Mr. Graff’s Motion for Summary Judgment

Mr. Graff argues that the Department’s February 5, 1995 Order requiring him to remove the roadway is constitutionally invalid.  Because Mr. Graff’s property on the island has substantially diminished value if road access is denied, Mr. Graff argues that the Order requiring removal of the roadway constitutes an unconstitutional taking of his property rights.  Finally Mr. Graff argues that the rule that prohibits construction of the roadway access, Minn. Rules pt. 6115.0190 is invalid.

After review of these arguments, the Judge has concluded that he has no jurisdiction to consider them.  The purpose of a contested case proceeding is to determine whether an agency has correctly applied its controlling statute and rules, not to consider whether the agency’s rules and statutes violate the constitution.  Minn.
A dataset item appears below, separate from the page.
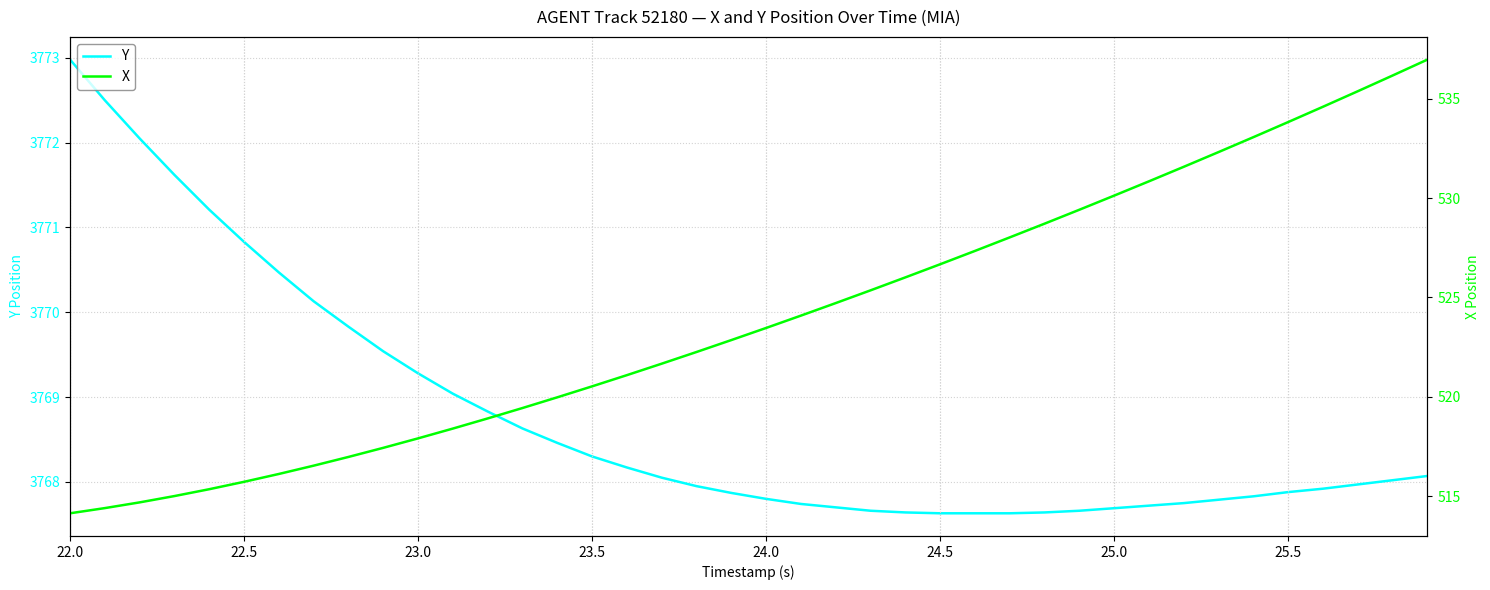

True or false: Y and X intersect in this chart.

False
Stat. § 14.50.  The appropriate forum for challenging the facial constitutionality of a statute or rule is the Minnesota Court of Appeals pursuant to Minn. Stat. § 14.69 (1994).  Holt v. State Board of Medical Examiners, 431 N.W.2d 905, 906 (Minn. Ct. App. 1988); Neeland v. Clearwater Memorial Hospital, 257 N.W.2d 366, 368 (Minn. Ct. App. 1977).

For the foregoing reasons, the Judge has denied Mr. Graff’s Motion for Summary Judgment.